Video format also changes
The same setting affects video. Most Compatible saves videos as H.264 inside MP4 (universal). High Efficiency uses H.265 (HEVC) inside MOV, which is smaller but has the same compatibility issues HEIC has.
If you want JPG photos but small H.265 videos, you can not get that with this single setting. Either everything is "compatible" or everything is "efficient."
Live Photos keep working
Live Photos still record the short motion clip alongside the still image. The still is now a JPG instead of HEIC, but the motion behavior in the Photos app is identical. AirDrop to other Apple devices still preserves the live motion.
Edits behave the same
The Edit screen in Photos, the markup tools, the cropping tools, the filters: all work identically.

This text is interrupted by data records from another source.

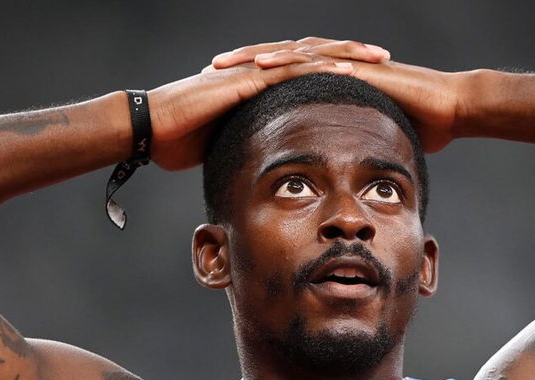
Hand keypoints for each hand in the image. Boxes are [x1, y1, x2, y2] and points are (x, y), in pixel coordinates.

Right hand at [147, 40, 389, 169]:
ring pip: (308, 57)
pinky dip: (318, 71)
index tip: (369, 79)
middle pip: (314, 57)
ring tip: (377, 60)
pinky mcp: (244, 80)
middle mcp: (258, 71)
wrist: (146, 129)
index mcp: (257, 84)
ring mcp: (251, 72)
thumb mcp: (224, 144)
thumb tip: (261, 167)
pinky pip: (287, 72)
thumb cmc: (177, 140)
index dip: (337, 73)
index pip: (305, 72)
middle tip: (387, 60)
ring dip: (345, 58)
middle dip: (351, 57)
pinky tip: (345, 74)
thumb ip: (246, 145)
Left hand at [205, 37, 465, 152]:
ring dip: (254, 58)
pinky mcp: (358, 66)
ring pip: (290, 55)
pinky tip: (264, 65)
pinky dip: (290, 61)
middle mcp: (334, 69)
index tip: (218, 95)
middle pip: (277, 61)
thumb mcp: (372, 141)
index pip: (282, 80)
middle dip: (241, 65)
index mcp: (332, 85)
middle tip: (205, 72)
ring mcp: (345, 64)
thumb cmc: (419, 127)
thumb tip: (336, 182)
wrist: (451, 110)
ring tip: (223, 64)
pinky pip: (318, 61)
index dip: (250, 84)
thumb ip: (350, 151)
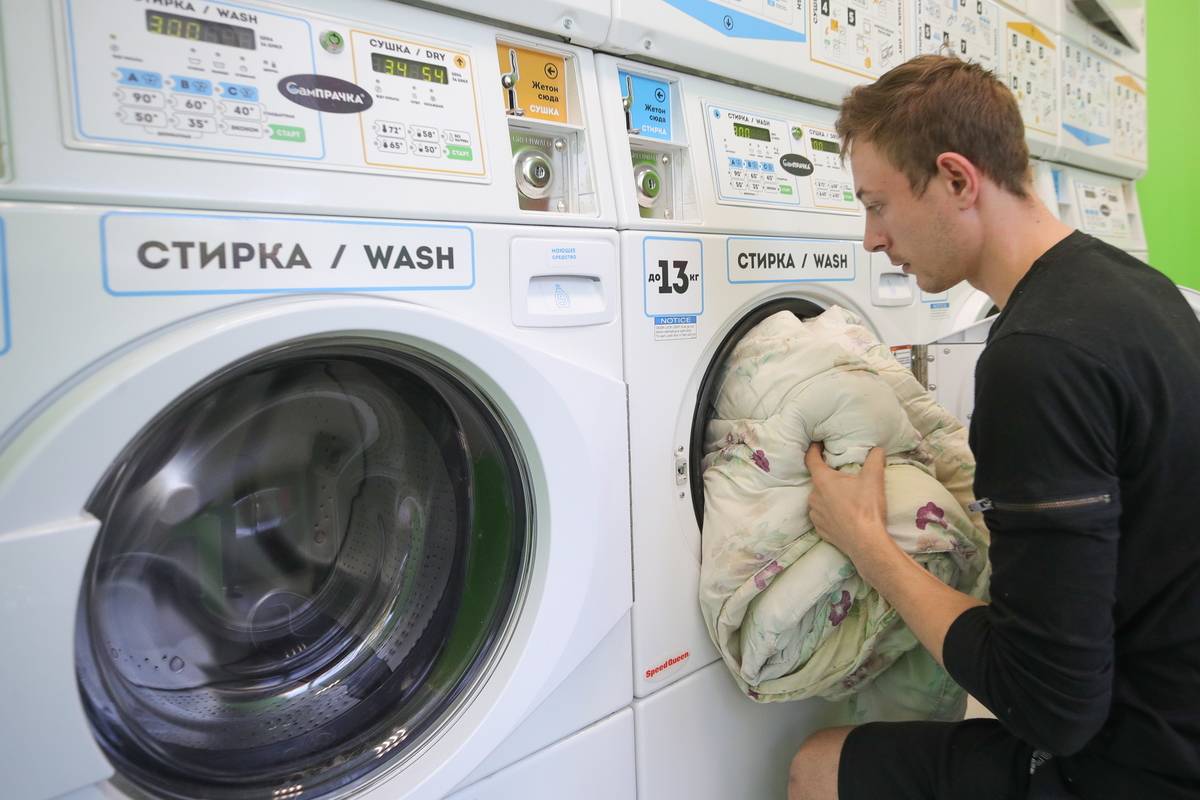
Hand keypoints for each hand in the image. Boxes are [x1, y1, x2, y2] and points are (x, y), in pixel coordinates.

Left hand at [804, 443, 893, 565]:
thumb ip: (875, 458)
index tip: (818, 443)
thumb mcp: (874, 478)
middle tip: (842, 473)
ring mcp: (815, 514)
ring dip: (828, 494)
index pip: (811, 459)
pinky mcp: (820, 529)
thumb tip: (877, 448)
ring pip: (819, 498)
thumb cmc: (867, 507)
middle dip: (828, 475)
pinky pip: (822, 515)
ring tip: (844, 495)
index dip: (814, 449)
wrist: (866, 543)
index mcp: (822, 481)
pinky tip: (842, 512)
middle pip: (818, 480)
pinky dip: (829, 511)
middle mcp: (813, 496)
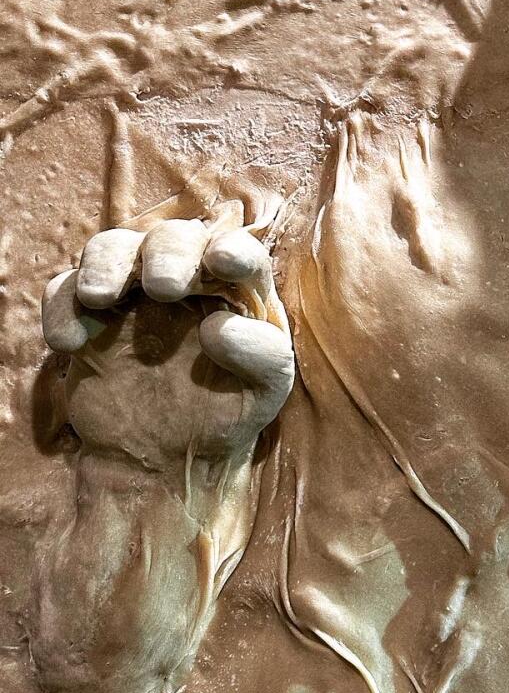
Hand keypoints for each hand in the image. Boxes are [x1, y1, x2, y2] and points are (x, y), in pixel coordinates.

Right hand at [42, 214, 293, 469]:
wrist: (166, 454)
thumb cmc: (226, 411)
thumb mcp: (263, 393)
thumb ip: (264, 357)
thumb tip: (220, 328)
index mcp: (234, 289)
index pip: (241, 252)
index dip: (234, 249)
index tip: (223, 262)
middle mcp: (184, 278)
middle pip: (172, 238)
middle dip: (167, 253)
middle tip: (165, 287)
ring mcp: (132, 292)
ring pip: (112, 248)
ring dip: (104, 263)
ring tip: (98, 297)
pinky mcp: (89, 314)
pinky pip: (65, 290)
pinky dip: (61, 306)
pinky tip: (68, 341)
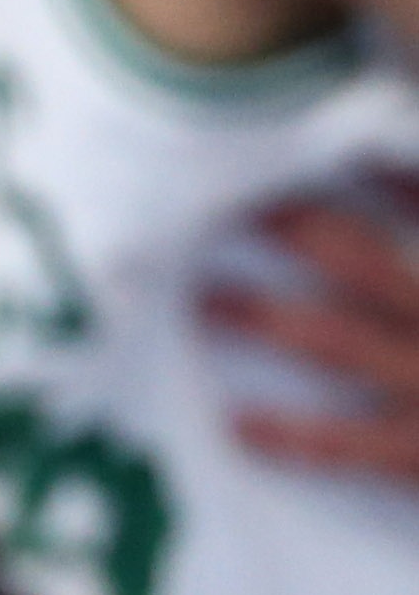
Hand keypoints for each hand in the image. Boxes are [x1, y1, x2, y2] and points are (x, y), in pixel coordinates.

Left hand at [209, 188, 418, 481]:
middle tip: (222, 206)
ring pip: (343, 342)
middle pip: (364, 265)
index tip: (311, 149)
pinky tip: (239, 424)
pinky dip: (295, 436)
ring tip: (205, 299)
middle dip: (294, 233)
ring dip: (267, 317)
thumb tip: (389, 178)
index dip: (375, 178)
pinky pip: (350, 446)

The only difference is the underlying file format.
When you might want to switch back
You may want to switch back to High Efficiency (HEIC) if:
- You start running out of storage and can not delete photos
- You upgrade to a phone with a smaller storage tier
- Your audience is all-Apple and you stop sharing with Windows users
- You are taking a lot of low-light photos and want the 10-bit color range HEIC supports
The switch is bidirectional. You can flip back and forth any time. Old photos keep their original format; only new ones reflect the current setting.
What about photos already on your phone?
Photos taken before the switch stay as HEIC. iOS does not retroactively convert them. If you have 20,000 HEIC photos and you want them all as JPG, the options are:
- AirDrop to a Mac with the Photos app. Photos.app auto-converts HEIC to JPG on export. Slow for 20,000 photos.

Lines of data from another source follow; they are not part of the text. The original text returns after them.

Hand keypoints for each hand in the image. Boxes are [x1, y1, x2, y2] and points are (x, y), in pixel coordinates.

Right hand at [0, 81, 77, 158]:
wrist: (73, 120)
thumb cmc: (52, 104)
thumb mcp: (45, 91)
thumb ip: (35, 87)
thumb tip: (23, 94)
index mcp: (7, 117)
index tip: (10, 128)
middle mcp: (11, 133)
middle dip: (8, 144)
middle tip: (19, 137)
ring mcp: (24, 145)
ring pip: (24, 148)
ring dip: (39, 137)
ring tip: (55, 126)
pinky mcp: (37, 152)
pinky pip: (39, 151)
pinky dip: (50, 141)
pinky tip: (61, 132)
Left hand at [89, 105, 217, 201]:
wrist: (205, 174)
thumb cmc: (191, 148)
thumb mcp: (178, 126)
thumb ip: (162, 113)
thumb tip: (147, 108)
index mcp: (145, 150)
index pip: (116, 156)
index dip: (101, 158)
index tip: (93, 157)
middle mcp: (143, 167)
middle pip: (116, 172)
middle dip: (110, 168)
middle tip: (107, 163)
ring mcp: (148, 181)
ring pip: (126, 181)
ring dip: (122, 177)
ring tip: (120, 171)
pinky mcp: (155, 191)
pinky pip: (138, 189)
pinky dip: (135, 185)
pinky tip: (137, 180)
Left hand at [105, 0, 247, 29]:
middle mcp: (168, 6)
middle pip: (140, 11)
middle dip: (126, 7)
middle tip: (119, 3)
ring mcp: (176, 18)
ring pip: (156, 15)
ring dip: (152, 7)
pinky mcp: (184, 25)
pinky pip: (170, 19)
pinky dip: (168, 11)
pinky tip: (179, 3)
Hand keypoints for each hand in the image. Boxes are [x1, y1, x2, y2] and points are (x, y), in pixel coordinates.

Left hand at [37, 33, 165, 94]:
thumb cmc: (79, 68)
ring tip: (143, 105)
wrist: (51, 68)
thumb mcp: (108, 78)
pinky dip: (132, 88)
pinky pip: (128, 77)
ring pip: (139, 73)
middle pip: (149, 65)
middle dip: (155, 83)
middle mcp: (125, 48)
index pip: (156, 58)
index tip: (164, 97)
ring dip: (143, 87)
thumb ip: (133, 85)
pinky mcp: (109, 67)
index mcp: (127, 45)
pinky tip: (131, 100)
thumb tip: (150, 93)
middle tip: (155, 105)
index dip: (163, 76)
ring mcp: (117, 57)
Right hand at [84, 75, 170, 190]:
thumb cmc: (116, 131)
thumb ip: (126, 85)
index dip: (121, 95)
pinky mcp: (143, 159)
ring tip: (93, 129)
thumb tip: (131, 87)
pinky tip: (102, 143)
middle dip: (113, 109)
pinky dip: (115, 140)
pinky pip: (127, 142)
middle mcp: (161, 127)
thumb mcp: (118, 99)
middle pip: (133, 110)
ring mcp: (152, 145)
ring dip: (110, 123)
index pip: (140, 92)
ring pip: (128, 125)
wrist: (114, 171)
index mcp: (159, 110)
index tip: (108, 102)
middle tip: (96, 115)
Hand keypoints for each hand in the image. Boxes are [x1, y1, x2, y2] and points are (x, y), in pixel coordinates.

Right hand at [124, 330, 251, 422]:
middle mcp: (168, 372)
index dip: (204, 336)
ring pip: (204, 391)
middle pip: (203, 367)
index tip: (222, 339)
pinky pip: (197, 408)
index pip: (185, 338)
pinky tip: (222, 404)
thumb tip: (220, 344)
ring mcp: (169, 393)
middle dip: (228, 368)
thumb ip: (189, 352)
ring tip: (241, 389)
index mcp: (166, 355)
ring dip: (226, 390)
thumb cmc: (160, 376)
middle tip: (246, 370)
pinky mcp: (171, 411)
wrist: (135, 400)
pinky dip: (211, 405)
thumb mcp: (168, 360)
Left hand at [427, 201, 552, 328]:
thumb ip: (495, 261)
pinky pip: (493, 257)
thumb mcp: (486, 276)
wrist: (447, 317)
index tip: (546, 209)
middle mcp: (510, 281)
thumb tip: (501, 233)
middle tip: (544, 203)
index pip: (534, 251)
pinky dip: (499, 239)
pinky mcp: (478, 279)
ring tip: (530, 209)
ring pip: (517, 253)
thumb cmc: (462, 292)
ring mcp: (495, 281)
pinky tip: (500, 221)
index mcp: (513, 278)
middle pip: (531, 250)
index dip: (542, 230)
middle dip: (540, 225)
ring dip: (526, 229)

- Image Capture on macOS (Applications → Image Capture, plug iPhone via USB). Set the format dropdown to "JPEG" and export the whole library. Faster, but the conversion happens at export time, not stored on the phone.

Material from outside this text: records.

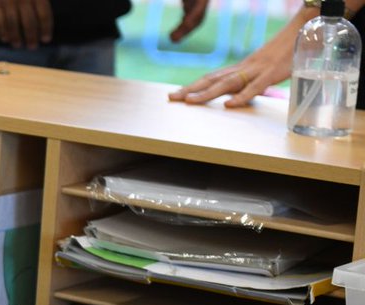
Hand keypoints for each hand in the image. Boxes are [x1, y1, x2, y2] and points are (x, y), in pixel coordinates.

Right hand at [0, 0, 52, 49]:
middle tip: (32, 47)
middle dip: (31, 37)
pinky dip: (0, 31)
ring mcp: (6, 1)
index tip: (46, 39)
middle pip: (29, 22)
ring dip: (15, 37)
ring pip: (12, 24)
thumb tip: (44, 14)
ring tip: (17, 45)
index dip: (46, 28)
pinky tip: (4, 38)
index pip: (44, 14)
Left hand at [168, 7, 306, 106]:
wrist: (305, 27)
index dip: (193, 85)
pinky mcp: (273, 73)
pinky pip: (255, 86)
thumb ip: (252, 79)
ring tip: (190, 101)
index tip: (176, 94)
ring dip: (207, 93)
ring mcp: (258, 69)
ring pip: (228, 83)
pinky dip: (242, 96)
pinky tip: (229, 104)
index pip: (212, 77)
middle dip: (191, 89)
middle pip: (212, 79)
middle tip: (171, 98)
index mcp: (242, 67)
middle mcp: (245, 67)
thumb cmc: (287, 50)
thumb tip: (240, 94)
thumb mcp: (266, 67)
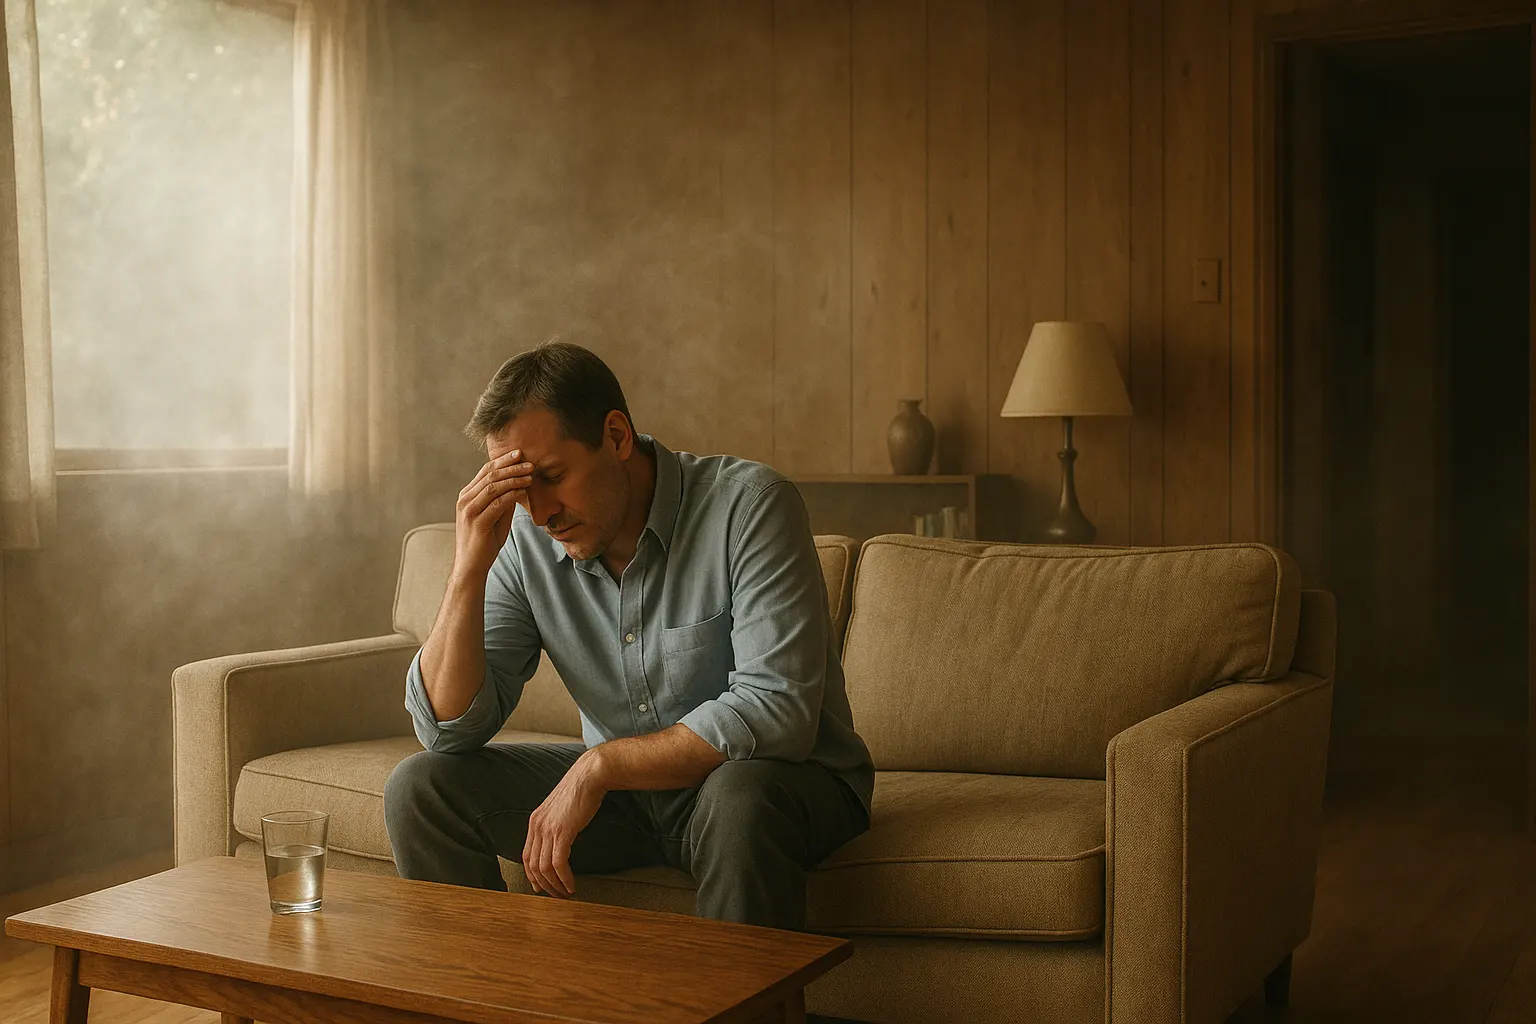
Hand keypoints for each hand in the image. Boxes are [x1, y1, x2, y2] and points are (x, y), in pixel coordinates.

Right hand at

- Re-take the photos. Nobody does this for 20,000 photos but it is technically an option.
- Convert as needed with our HEIC to JPG converter for individual photos that you need to share.
There is no in-place "convert all HEIC to JPG on this iPhone" toggle. Apple chose not to expose one.
The compromise nobody mentions
If you are technically inclined, you can keep High Efficiency on (small files on the phone) and rely on iOS's auto-conversion at share time. When you AirDrop a HEIC photo to a Windows machine, iOS often (not always) auto-converts to JPG behind the scenes. When you email or message a HEIC, same thing happens. When you upload to a website via Safari, the upload usually sends JPG.
The auto-conversion is not 100% reliable; it depends on the destination app and how it handles the share extension. But it covers maybe 60-70% of the share cases automatically, which means you only need to do manual conversion for the remaining 30-40%.
Personally, I leave it on High Efficiency and use our converter for the occasional manual cases. Storage savings outweigh the friction. But if you share with Windows or Linux users multiple times a week, just switch to Most Compatible and never think about it again.